Australian Government underestimated consulting spend thanks to flawed definitions

Late in the year, the pressure increased when a report from the Auditor General estimated that the Government had wildly underestimated its spend, and had actually poured AU$47 billion into contracts last year. Following this revelation, a new parliamentary probe was launched into the Government’s heavy consulting spend, with an aim to examine the volume and value of the spend and the way agencies conducted procurement.

Chair of the Public Accounts Committee and Liberal senator Dean Smith said Government contracting was an area of spending that deserved close and constant scrutiny, stating, "Effective procurement contract behaviour is vital and transparency in contract reporting is critical so that the Government can assure itself and the Australian public that entities are achieving their objectives in an efficient and cost-effective manner.”

Nadine Flood, National Secretary of the Community and Public Sector Union, said the inquiry was a long overdue examination of the cost, effectiveness and lack of transparency involved "when private interests are invited in to profit from public services.”


As inquiries into the public spend on consulting continue, PwC and KPMG are the only two of the Big Four firms to have made submissions to the inquiry, while EY and Deloitte are yet to do so. The Big Four have earned close to $2 billion in taxpayer funding on consultants since 2013, while the Australian Electoral Commission released data in February showing the gang of four had emerged as some of the biggest political donors in the country, contributing up to $800,000 to the Labor and Liberal parties since 2016. This latest revelation is likely to fuel further scrutiny of the sector, and the close ties it has with the Federal Government.

Since the launch of the Parliamentary probe, numerous flaws in the Federal Government’s contract-tracking system have also been reported. Earlier in February, Australia’s Department of Finance seemed to refuse to clarify its definition of consultancy to the probe. In its initial submission to the inquiry, the Department offered up a bewildering explanation, that work considered ‘consultancy services’ by the firms involved may not be classified as ‘consultancy work’ within its contract-tracking system.

The Department of Finance explained that, "'management advisory services' and 'information technology consulting services' categories cover a broad range of services, many of which would not meet the definition of consultancies", before providing an example of "a contract to map business processes in an existing government IT system" that "may be recorded as 'information technology consultation services' but it may not meet the definition of consultancy."

Effective procurement contract behaviour is vital and  transparency in contract reporting is critical so that the Government can assure itself

The inconsistent nature of the advice may be one partial explanation for a finding by the Australian National Audit Office that the use of the consultancy tag for contracts by federal departments seems to under-estimate the level of external advisory work across the government by hundreds of millions of dollars a year.

Further to this, however, the National Audit Office also disclosed that the tracking of federal government tender data is so poor that Big Four accounting firms EY and PwC, among others, had been inadvertently classified as small and medium-sized enterprises (SMEs).
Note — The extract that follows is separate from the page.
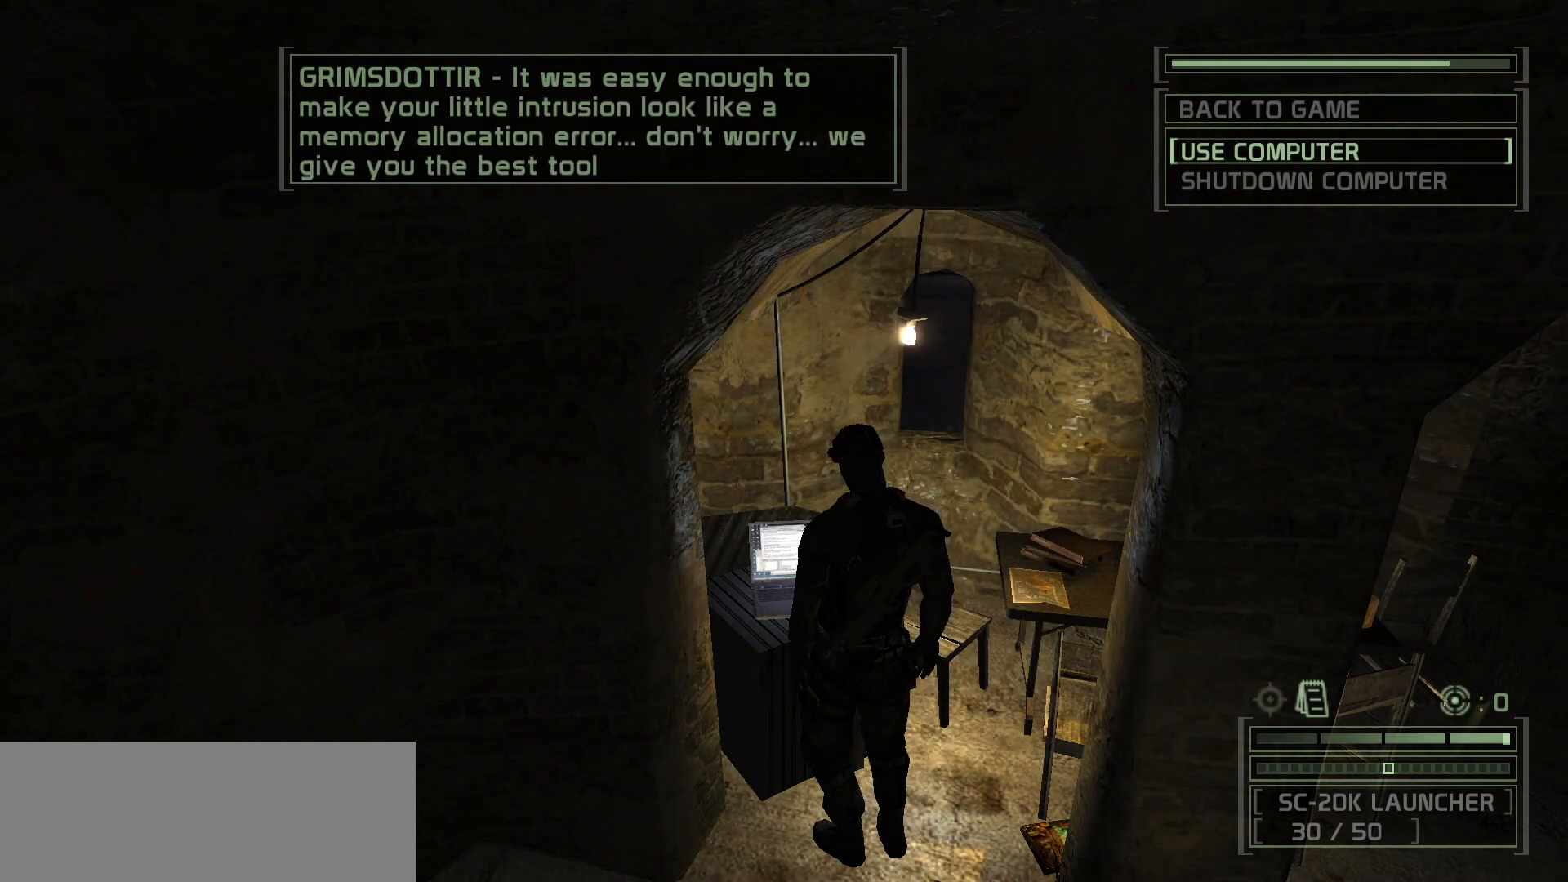
{"keys": ["space"], "mouse": [], "events": []}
The review of government agency tender processes revealed that significant flaws in the way contract suppliers are recorded could also be skewing the numbers about who is winning contracts.

The Federal Government had previously set a target for Commonwealth agencies to grant at least 10% of contracts by value to SMEs, or companies with fewer than 200 employees. One example of a contract that the Audit Office uncovered was $636,000 for work to be completed for the National Health Funding Body. PwC completed the contract and was classified as an “SME” supplier.